Whilst government legislation is integral to the Sri Lankan model, these standards are actually supplier-driven. Suppliers are motivated not just by government incentives, but by a true desire to run efficient, powerful businesses whilst remaining honourable. This priceless differentiation in the world of apparel supply has come about by developing an industry-wide, unified commitment to social and environmental responsibility. And Sri Lankan suppliers are fully aware of the competitive advantage that results from these achievements.
Brandix are not alone in achieving profitable enterprise whilst harnessing shared value and sustainability. Garment Services Lanka have just spent 1.1 million USD on a brand new factory that will open in January 2012. Director Christopher Katukurunda stated last week, “We have clientele in Europe, especially the UK, Germany and France. As of now, there is no impact of EU crisis being felt and we are expecting 100 percent growth over our current revenues after the new plant becomes operational.”

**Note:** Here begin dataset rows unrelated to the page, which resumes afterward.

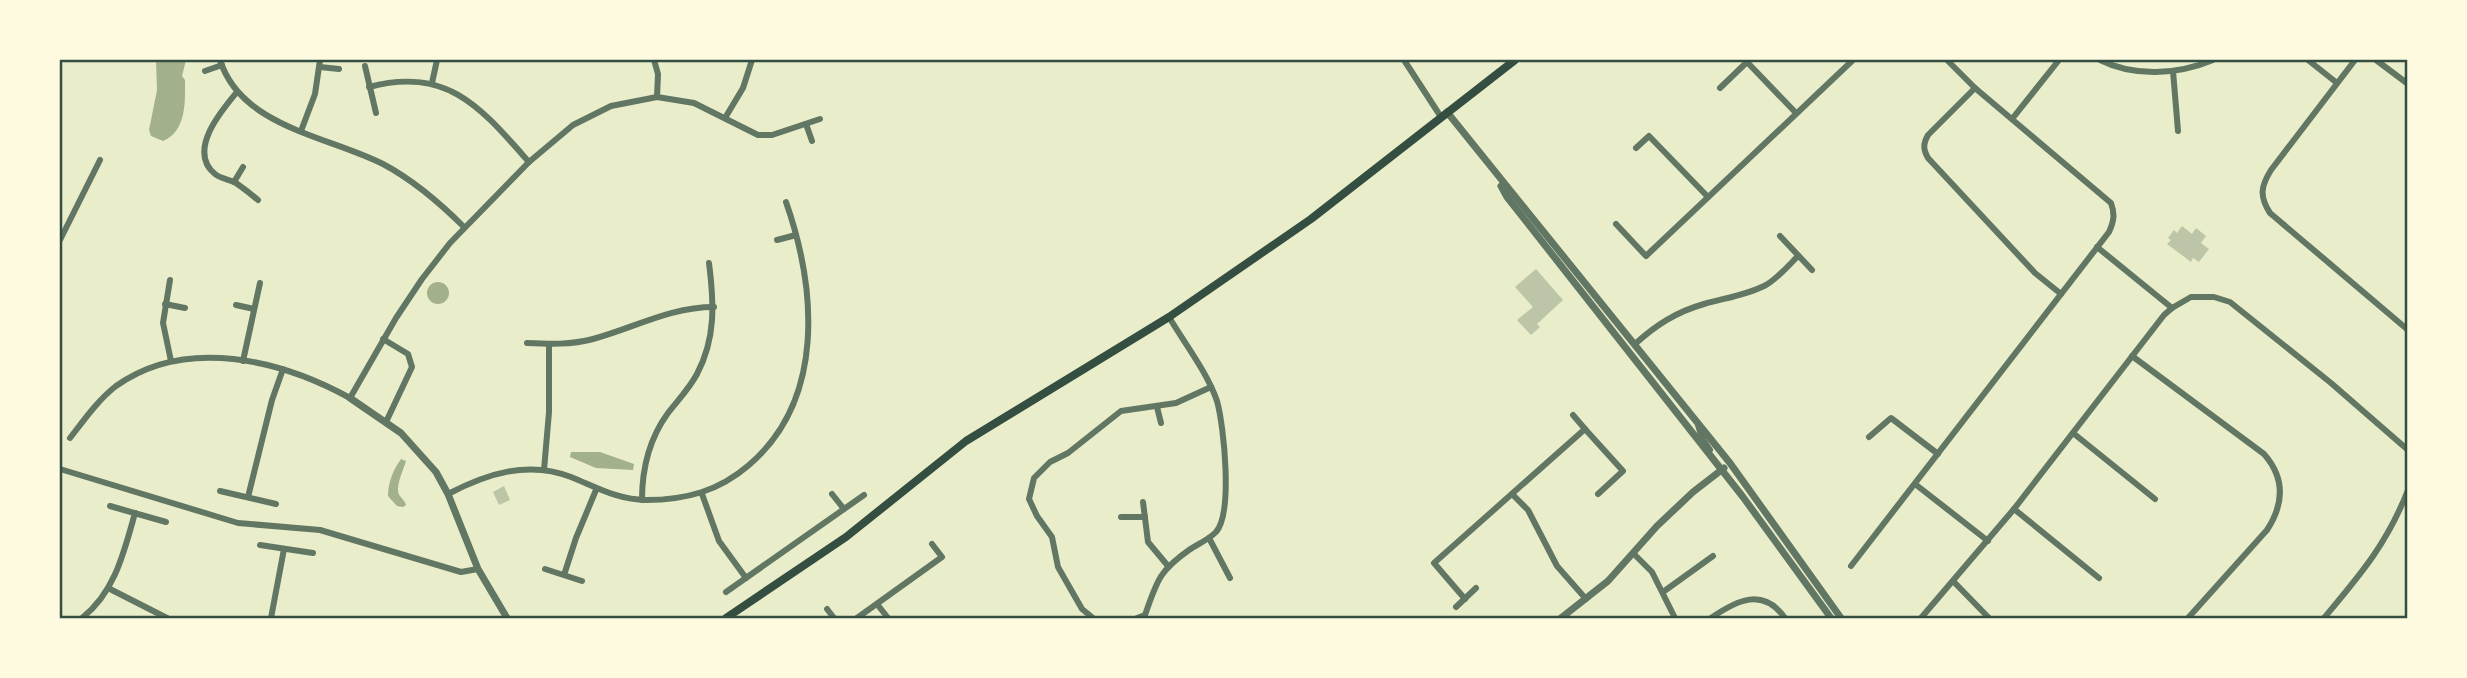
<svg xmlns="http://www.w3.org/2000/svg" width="2467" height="678" font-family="'Open Sans',sans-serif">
  <rect width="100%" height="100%" fill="#e9edc9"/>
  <g fill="#a3b18a">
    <path d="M156 60H186L182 76 185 80C185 101 187 131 163 141L151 136 149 130 157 90Z"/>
    <circle cx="438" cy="293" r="11"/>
    <path d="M571 452H600L634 464 633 470 596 468 570 457Z"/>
    <path d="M401 459 406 461C404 469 394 488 400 496 402 499 405 501 406 505L403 507 397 506 388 496C388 483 393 470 401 459Z"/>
  </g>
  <g fill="#bcc5a7">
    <path d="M2182 226 2192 234 2196 228 2206 236 2201 243 2209 249 2199 262 2193 258 2191 262 2167 244 2171 240 2168 238 2174 230 2177 233Z"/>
    <path d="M1536 269 1563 300 1537 324 1540 327 1531 335 1517 320 1533 307 1515 287Z"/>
    <path d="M504 486 510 500 499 505 493 492Z"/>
  </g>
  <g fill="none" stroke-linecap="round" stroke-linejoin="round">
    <g stroke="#617663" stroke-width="6">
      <path d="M220 60C241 127 328 136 383 164 413 180 440 203 464 227"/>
      <path d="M654 60 658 74 657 97"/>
      <path d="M1404 60 1441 117"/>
      <path d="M2100 60C2134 77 2177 75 2213 60"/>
      <path d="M2308 60 2337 83"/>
      <path d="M2355 60 2271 170C2261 186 2259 196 2270 213L2408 330"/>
      <path d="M2376 60 2408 84"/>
      <path d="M365 66 376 113"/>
      <path d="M320 67 339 69"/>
      <path d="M205 71 222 65"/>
      <path d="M2173 71 2178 131"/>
      <path d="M432 83 437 60"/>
      <path d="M369 87C448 66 481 108 529 162"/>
      <path d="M1720 88 1747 62 1796 113"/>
      <path d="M1975 88 1928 135C1923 144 1923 149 1928 158L2035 273 2061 294"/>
      <path d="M237 92C221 111 187 151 215 174 221 179 229 179 236 183 243 188 251 194 258 200"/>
      <path d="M725 118 743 88 752 60"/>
      <path d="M2012 119 2059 60"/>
      <path d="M806 124 812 141"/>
      <path d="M301 131 315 94 320 60"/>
      <path d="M1636 148 1649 136 1708 197"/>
      <path d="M234 182 243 167"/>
      <path d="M1616 224 1646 256 1853 60"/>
      <path d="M1780 236 1812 270"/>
      <path d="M60 240 100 160"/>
      <path d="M777 240 796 235"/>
      <path d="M2097 247 2172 308"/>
      <path d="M170 280 163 323 171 361"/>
      <path d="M165 304 185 308"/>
      <path d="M236 305 254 309"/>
      <path d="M383 339 408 354 412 367 386 422"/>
      <path d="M527 343C549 344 571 345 593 339 634 328 670 307 714 307"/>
      <path d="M1635 344C1656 325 1676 312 1704 304 1725 298 1747 295 1766 285 1778 278 1789 265 1798 256"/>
      <path d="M2132 356 2264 454C2285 478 2284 504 2267 530L2188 618"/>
      <path d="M243 361 260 283"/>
      <path d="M1157 407 1161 423"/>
      <path d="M1573 415 1585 429"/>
      <path d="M1698 425 1702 438 1710 450"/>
      <path d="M2073 433 2155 499"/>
      <path d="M1869 437 1891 418 1938 454"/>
      <path d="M70 438C84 420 98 400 116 386 186 336 281 360 350 398L396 318 422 279 450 243 529 162 573 125 611 106 657 97 694 103 758 135H772L820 119"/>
      <path d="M60 469 238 523 320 530 461 572 478 569"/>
      <path d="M544 470 549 412V344"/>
      <path d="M1915 484 1988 541"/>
      <path d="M220 491 276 504"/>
      <path d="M448 494C486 474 528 460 571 477 596 487 618 500 646 500 686 500 719 491 749 465 826 399 816 288 786 202"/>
      <path d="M702 494 719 541 746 578"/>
      <path d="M832 494 844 509"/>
      <path d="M1512 494 1528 510 1557 566 1586 599"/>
      <path d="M248 497 272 400 283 369"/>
      <path d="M642 500C642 469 649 439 668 413 678 400 689 389 697 374 716 338 714 303 709 263"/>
      <path d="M1143 502 1148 542 1168 566"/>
      <path d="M110 506 166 522"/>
      <path d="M2014 509 2099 578"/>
      <path d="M1121 517H1145"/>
      <path d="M1209 538 1230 578"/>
      <path d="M260 545 313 553"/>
      <path d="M1633 553 1652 572 1675 618"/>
      <path d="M1851 566 2109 232C2114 221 2115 214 2111 203L1975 88 1947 60"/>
      <path d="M545 569 582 581"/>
      <path d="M564 575 576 538 596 490"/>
      <path d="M1954 582 1989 618"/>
      <path d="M108 588 167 618"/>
      <path d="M726 592 864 495"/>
      <path d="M1663 592 1713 556"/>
      <path d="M1465 599 1434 563 1585 429 1623 471 1598 494"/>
      <path d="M877 604 888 618"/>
      <path d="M1456 607 1476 588"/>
      <path d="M827 609 834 618"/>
      <path d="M82 618C115 592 124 552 135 513"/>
      <path d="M271 618 284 549"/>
      <path d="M857 618 942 557 932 544"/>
      <path d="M1093 618 1082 609 1058 567 1052 537 1037 516 1029 499 1034 478 1050 462 1068 453 1121 411 1176 403 1211 387"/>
      <path d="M1137 618 1145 615C1157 581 1159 571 1189 550 1198 544 1208 540 1216 532 1233 513 1224 426 1217 401 1207 372 1185 344 1169 317"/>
      <path d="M1711 618C1737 600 1763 587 1785 618"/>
      <path d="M1921 618 2014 509 2164 315 2172 308 2191 297H2214L2230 302 2331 383 2408 450"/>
      <path d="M2324 618C2360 575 2387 544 2408 490"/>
    </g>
    <g stroke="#617663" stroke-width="7">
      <path d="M1447 112 1730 463 1841 618"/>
      <path d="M1501 186 1507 197 1743 497 1831 618"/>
      <path d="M350 398 401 433 436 472 448 494 478 569 507 618"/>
      <path d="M1561 618 1608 581 1657 526 1693 492 1724 468"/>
    </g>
    <path stroke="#344e41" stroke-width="8" d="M726 618 846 537 966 441 1169 317 1311 219 1515 60"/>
  </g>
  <rect width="2467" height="678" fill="none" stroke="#fefae0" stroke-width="122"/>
  <rect x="61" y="61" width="2345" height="556" fill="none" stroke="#344e41" stroke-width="2.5"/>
</svg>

Brandix Director Udena Wickremesooriya stresses that "It is customer positions that drive us, not just the numbers," Mr. Wickremesooriya explains that their exponential growth over the past decade has been largely achieved by focusing on simple fundamentals such as on-time delivery, price, speed, product and the sustainability platform, with commitments to Greener products, organic cotton, Fair Trade certifications and the Better Cotton initiative.
As a former buyer myself I cannot tell you how precisely they have hit the nail on the head. Although we traditionally negotiate on cost, these other variables are priceless when considering the bottom line of the business.
Brandix recently installed an apparel software system to help boost the efficiency of its product development and production. According to Iswaran Senthil, CEO of Brandix Denim, they are now achieving "more than double the production of patterns that fit the first time, saving a large amount of fabric, and better utilising human resources”.
Ethical buying is the one, single, most important element to unifying garment production standards around the world. And so for true success, sustainability has to combine ethics with profits and benefits all-round. With a legacy of ethics, strategic partnerships, transparency, long-term commitment and its focus on innovation, Sri Lanka has proven that it can succeed without guilt, whilst generating exceptional profits for both parties.